Things seem to have moved after the Cabinet meeting this morning, but there are some pretty big caveats:
[The announcement] will stipulate the need for the release of all the hostages still held by Hamas and be based on a guarantee the terror group no longer rules Gaza, sources say.
Also made me wonder how Starmer’s conversation with Trump went yesterday. Not good?
Well, Hamas explicitly kidnapped those people with the aim of using them for negotiations, whereas the people held by Israel are either prisoners or POWs.
Obviously, I don’t trust the Israeli government an inch in terms of the guilt of those prisoners, fairness of the process or the conditions they’re being held in, but there is a difference just as a matter of definition.

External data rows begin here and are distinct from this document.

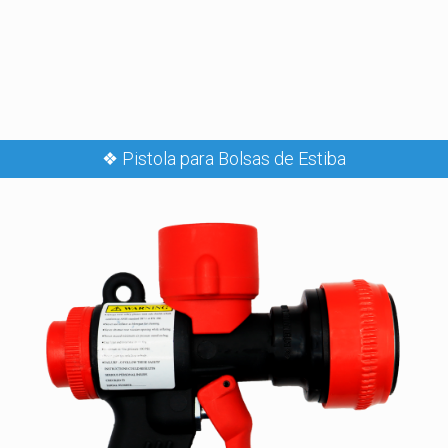
❖ Pistola para Bolsas de Estiba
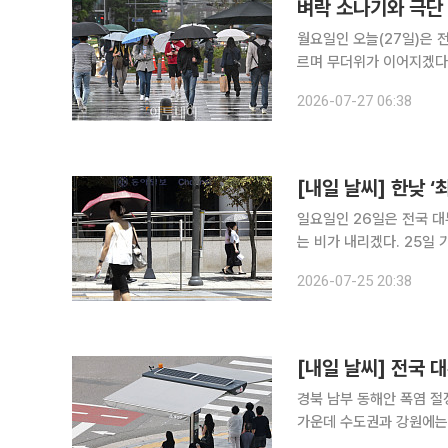
벼락 소나기와 극단
월요일인 오늘(27일)은 
르며 무더위가 이어지겠다
기가 내리는 곳이 있겠다. 기상청에 따르면 이날 중부지방과 경북 북부는 구름이 많겠고, 그 밖의 남
2026-07-27 06:38
[내일 날씨] 한낮 
일요일인 26일은 전국 대
는 비가 내리겠다. 25일 기상청에 따르면 26일 아침 최저기온은 22~26도, 낮 최고기온은 29~37
도로 예보됐다. 주요 도시의 낮 최고기온은 △서울 31도 △인천 30도 △춘천 29도 △강릉 30도
2026-07-25 20:38
△대전 33도 △전주 33
[내일 날씨] 전국
경북 남부 동해안 폭염 절정 중복이자 토요일인 25일은 전국 대부분 지역에서 무더위가 
가운데 수도권과 강원에는
가 38도 이상까지 치솟는 등 폭염이 절정에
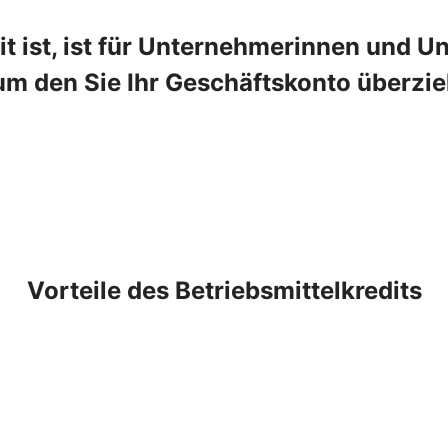
t ist, ist für Unternehmerinnen und Un
um den Sie Ihr Geschäftskonto überzie
Vorteile des Betriebsmittelkredits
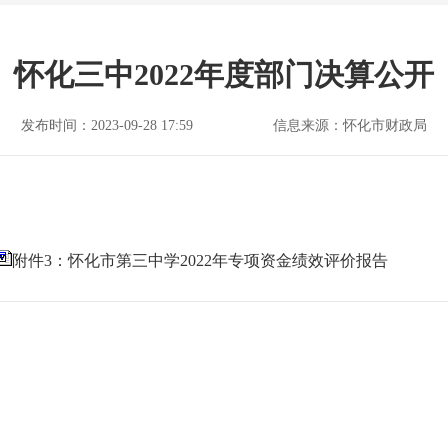
怀化三中2022年度部门决算公开
发布时间：2023-09-28 17:59
信息来源：怀化市财政局
附件3：怀化市第三中学2022年专项资金绩效评价报告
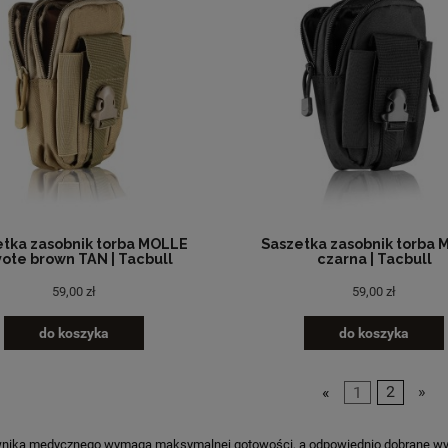
tka zasobnik torba MOLLE
Saszetka zasobnik torba
ote brown TAN | Tacbull
czarna | Tacbull
59,00 zł
59,00 zł
do koszyka
do koszyka
«
1
2
»
wnika medycznego wymaga maksymalnej gotowości, a odpowiednio dobrane wypo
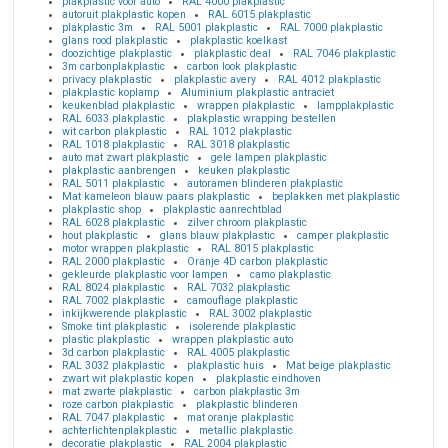
plakplastic voor auto
RAL 4000 plakplastic
autoruit plakplastic kopen
RAL 6015 plakplastic
plakplastic 3m
RAL 5001 plakplastic
RAL 7000 plakplastic
glans rood plakplastic
plakplastic koelkast
doozichtige plakplastic
plakplastic deal
RAL 7046 plakplastic
3m carbonplakplastic
carbon look plakplastic
privacy plakplastic
plakplastic avery
RAL 4012 plakplastic
plakplastic koplamp
Aluminium plakplastic antraciet
keukenblad plakplastic
wrappen plakplastic
lampplakplastic
RAL 6033 plakplastic
plakplastic wrapping bestellen
wit carbon plakplastic
RAL 1012 plakplastic
RAL 1018 plakplastic
RAL 3018 plakplastic
auto mat zwart plakplastic
gele lampen plakplastic
plakplastic aanbrengen
keuken plakplastic
RAL 5011 plakplastic
autoramen blinderen plakplastic
Mat kameleon blauw paars plakplastic
beplakken met plakplastic
plakplastic shop
plakplastic aanrechtblad
RAL 6028 plakplastic
zilver chroom plakplastic
hout plakplastic
glans blauw plakplastic
camper plakplastic
motor wrappen plakplastic
RAL 8015 plakplastic
RAL 2000 plakplastic
Oranje 4D carbon plakplastic
gekleurde plakplastic voor lampen
camo plakplastic
RAL 8024 plakplastic
RAL 7032 plakplastic
RAL 7002 plakplastic
camouflage plakplastic
inkijkwerende plakplastic
RAL 3002 plakplastic
Smoke tint plakplastic
isolerende plakplastic
plastic plakplastic
wrappen plakplastic auto
3d carbon plakplastic
RAL 4005 plakplastic
RAL 3032 plakplastic
plakplastic huis
Mat beige plakplastic
zwart wit plakplastic kopen
plakplastic eindhoven
mat zwarte plakplastic
carbon plakplastic 3m
roze carbon plakplastic
plakplastic blinderen
RAL 7047 plakplastic
mat oranje plakplastic
achterlichtenplakplastic
metallic plakplastic
decoratie plakplastic
RAL 2004 plakplastic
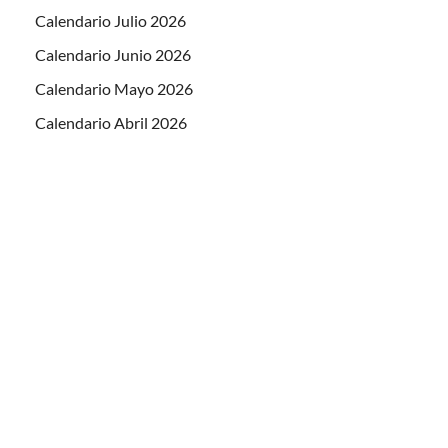
Calendario Julio 2026
Calendario Junio 2026
Calendario Mayo 2026
Calendario Abril 2026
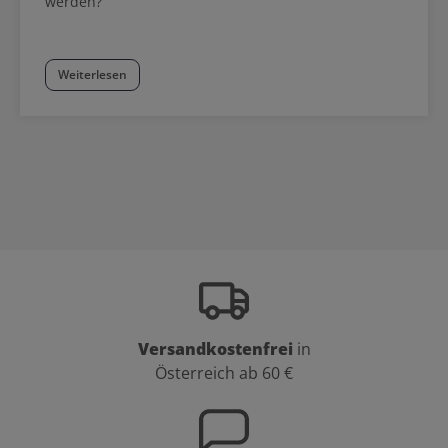
werden?
Weiterlesen
Versandkostenfrei
in
Österreich ab 60 €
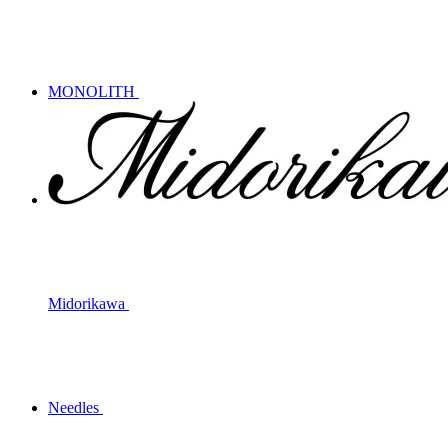
MONOLITH
Midorikawa
Needles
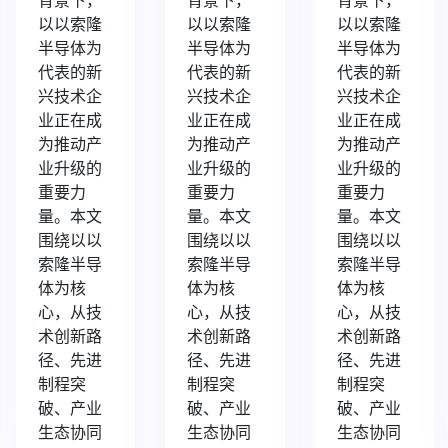
以以索隆
以以索隆
以以索隆
半导体为
半导体为
半导体为
代表的新
代表的新
代表的新
兴技术企
兴技术企
兴技术企
业正在成
业正在成
业正在成
为推动产
为推动产
为推动产
业升级的
业升级的
业升级的
重要力
重要力
重要力
量。本文
量。本文
量。本文
围绕以以
围绕以以
围绕以以
索隆半导
索隆半导
索隆半导
体为核
体为核
体为核
心，从技
心，从技
心，从技
术创新路
术创新路
术创新路
径、先进
径、先进
径、先进
制程突
制程突
制程突
破、产业
破、产业
破、产业
生态协同
生态协同
生态协同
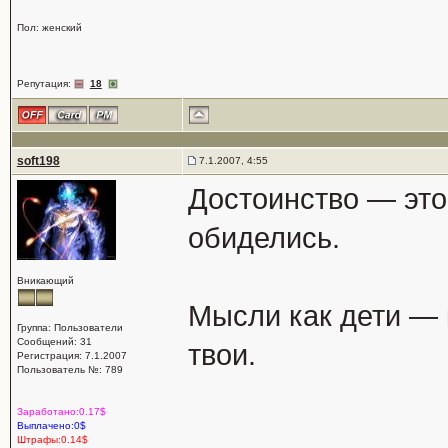
Пол: женский
Репутация:
18
soft198
7.1.2007, 4:55
Достоинство — это
обиделись.
Вникающий
Мысли как дети — к
Группа: Пользователи
Сообщений: 31
твои.
Регистрация: 7.1.2007
Пользователь №: 789
Заработано:0.17$
Выплачено:0$
Штрафы:0.14$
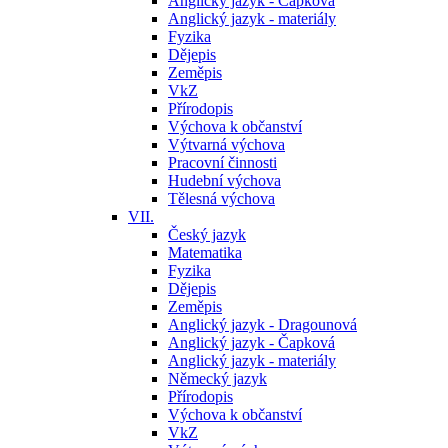
Anglický jazyk - Čapková
Anglický jazyk - materiály
Fyzika
Dějepis
Zeměpis
VkZ
Přírodopis
Výchova k občanství
Výtvarná výchova
Pracovní činnosti
Hudební výchova
Tělesná výchova
VII.
Český jazyk
Matematika
Fyzika
Dějepis
Zeměpis
Anglický jazyk - Dragounová
Anglický jazyk - Čapková
Anglický jazyk - materiály
Německý jazyk
Přírodopis
Výchova k občanství
VkZ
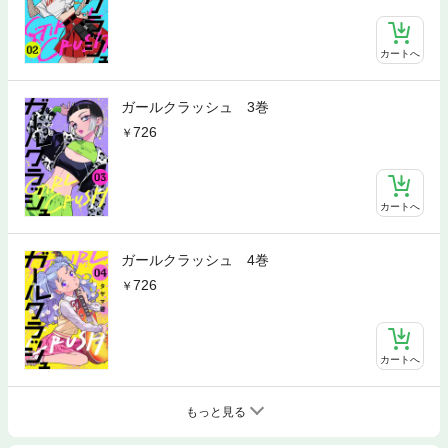
カートへ
ガールクラッシュ 3巻
726
カートへ
ガールクラッシュ 4巻
726
カートへ
もっと見る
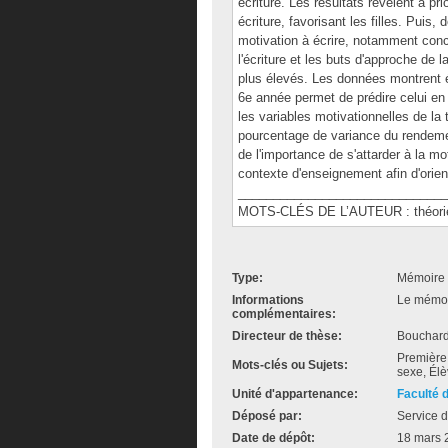
écriture. Les résultats révèlent a pr
écriture, favorisant les filles. Puis
motivation à écrire, notamment conce
l'écriture et les buts d'approche de 
plus élevés. Les données montrent é
6e année permet de prédire celui en 
les variables motivationnelles de la 
pourcentage de variance du rendemen
de l'importance de s'attarder à la m
contexte d'enseignement afin d'orien
______________________________
MOTS-CLÉS DE L’AUTEUR : théories d
Type:
Mémoire 
Informations
Le mémoir
complémentaires:
Directeur de thèse:
Bouchard
Première 
Mots-clés ou Sujets:
sexe, Élè
Unité d'appartenance:
Faculté 
Déposé par:
Service d
Date de dépôt:
18 mars 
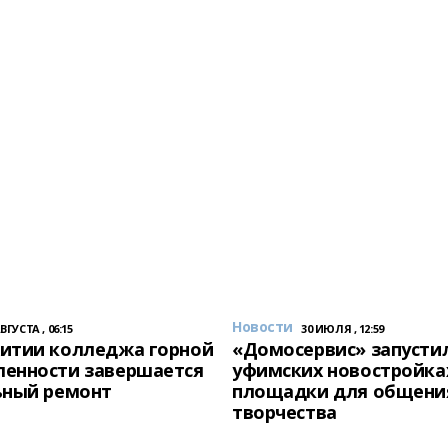
Новости
АВГУСТА , 06:15
30 ИЮЛЯ , 12:59
итии колледжа горной
«Домосервис» запустил
енности завершается
уфимских новостройка
ьный ремонт
площадки для общени
творчества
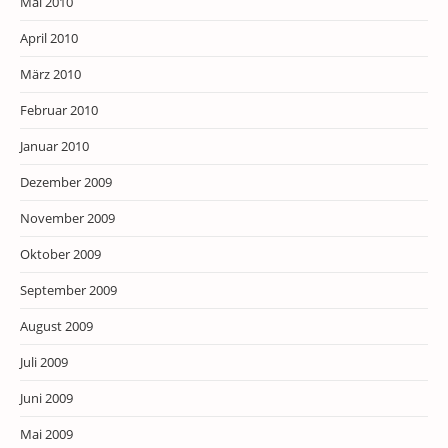
Mai 2010
April 2010
März 2010
Februar 2010
Januar 2010
Dezember 2009
November 2009
Oktober 2009
September 2009
August 2009
Juli 2009
Juni 2009
Mai 2009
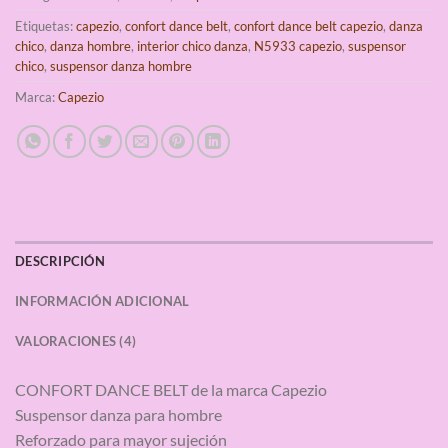
Etiquetas:
capezio
,
confort dance belt
,
confort dance belt capezio
,
danza
chico
,
danza hombre
,
interior chico danza
,
N5933 capezio
,
suspensor
chico
,
suspensor danza hombre
Marca:
Capezio
DESCRIPCIÓN
INFORMACIÓN ADICIONAL
VALORACIONES (4)
CONFORT DANCE BELT de la marca Capezio
Suspensor danza para hombre
Reforzado para mayor sujeción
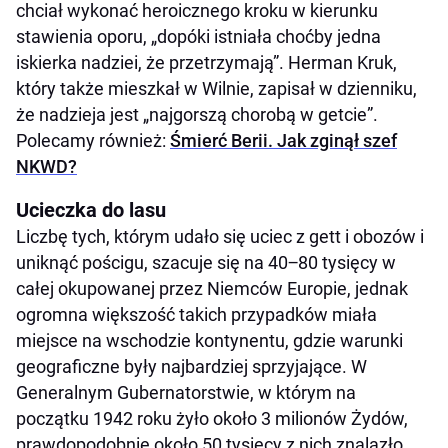
chciał wykonać heroicznego kroku w kierunku
stawienia oporu, „dopóki istniała choćby jedna
iskierka nadziei, że przetrzymają”. Herman Kruk,
który także mieszkał w Wilnie, zapisał w dzienniku,
że nadzieja jest „najgorszą chorobą w getcie”.
Polecamy również:
Śmierć Berii. Jak zginął szef
NKWD?
Ucieczka do lasu
Liczbę tych, którym udało się uciec z gett i obozów i
uniknąć pościgu, szacuje się na 40‒80 tysięcy w
całej okupowanej przez Niemców Europie, jednak
ogromna większość takich przypadków miała
miejsce na wschodzie kontynentu, gdzie warunki
geograficzne były najbardziej sprzyjające. W
Generalnym Gubernatorstwie, w którym na
początku 1942 roku żyło około 3 milionów Żydów,
prawdopodobnie około 50 tysięcy z nich znalazło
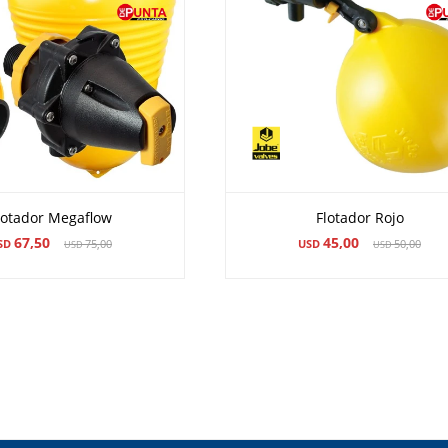
lotador Megaflow
Flotador Rojo
67,50
45,00
SD
75,00
USD
50,00
USD
USD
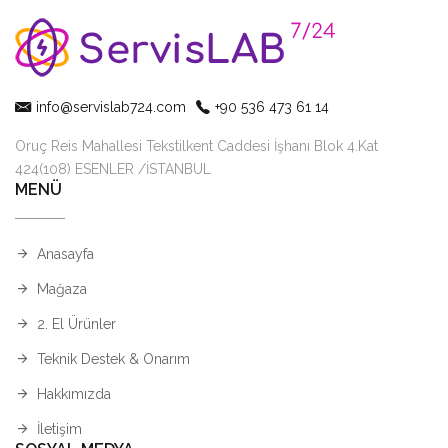
info@servislab724.com
+90 536 473 61 14
Oruç Reis Mahallesi Tekstilkent Caddesi İşhanı Blok 4.Kat
424(108) ESENLER /İSTANBUL
MENÜ
Anasayfa
Mağaza
2. El Ürünler
Teknik Destek & Onarım
Hakkımızda
İletişim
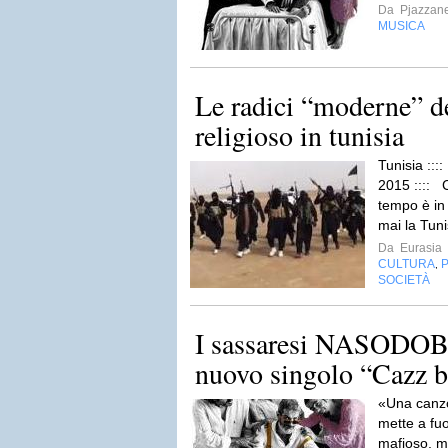
Da
Pjazzan
MUSICA
Le radici “moderne” d
religioso in tunisia
Tunisia :::
2015 :::: 
tempo è in
mai la Tuni
Da
Eurasia
CULTURA
P
,
SOCIETÀ
I sassaresi NASODOB
nuovo singolo “Cazz 
«Una canzo
mette a fuoc
mafioso, mi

what is the difference between a kidnapped person and a pow if both are held for the purposes of negotiation?
hamas is a group fighting colonialism and invasion.
“israel” is a group doing colonialism and invasion.
I think the difference is civilian vs combatant. Unfortunately, Israel has designated all Palestinians as combatants to justify their slaughter.
https://www.aaiusa.org/library/debunking-all-palestinians-are-hamas
POWs aren’t captured for the purposes of negotiation, that’s the point. The Allies negotiated with the Axis over the release and transfer of POWs after WW2, but no one would call them hostages, on either side.
Look, as I said, Israel’s government is terrible and treats people appallingly, but the answer to your original question really just is: because Hamas kidnapped those people intending to use them as hostages.
and you still don’t see my point - calling them hostages when they are actually pows is a thing because it delegitimizes the struggle hamas has in booting zionists out of palestine. call them what they are: pows.
heck if only because israeli adults are conscripted military assets anyway.
But not all the hostages were adults, nor were they even all Israelis, conscripted or not.
cool. the point still stands. hamas is not holding “hostages” if israel is holding “prisoners.”
You can’t call people who got arrested by israel in land that doesn’t belong to them prisoners. They may not be hostages but them being abducted is a fact
My argument is that they’re not hostages, so I’m glad we agree.
I don’t know why you’ve introduced this new argument about whether they’re ‘prisoners’ but I suggest you take it up with, e.g., The Palestinian Prisoners Association.
Also good for Israeli PR…
I mean, as I said elsewhere, there’s plenty to get annoyed about without also imagining new things. If an organisation kidnaps a bunch of civilians with a view to using them for extortion, those captives are hostages, and it is different to when even that very same organisation captures soldiers in a war, because those captives are POWs. Words do actually have a meaning! Not every usage of words is a matter of some overarching nefariousness!
There is no difference between what Hamas did and what Israeli regime does both are extra judicial detention aka kidnapping.
Okay, but, not to be excessively pedantic here, the question was not ‘Are they both kidnappers?’ (which, if a state can be said to kidnap people, then yes, I agree, they are), but ‘Are all the captives hostages?’ which, as I keep saying, is not at all clear.
But this isn’t even a comparison which makes the Israelis look good! With hostages there’s an implied intent to eventually release them (in exchange for whatever you want to extort). One of the reasons the Palestinians held by the Israelis aren’t hostages is that Israel clearly has no intention of releasing them.
Abducting people without any demands from the captors is worse
Yes, that’s what I said in the comment you’re replying to.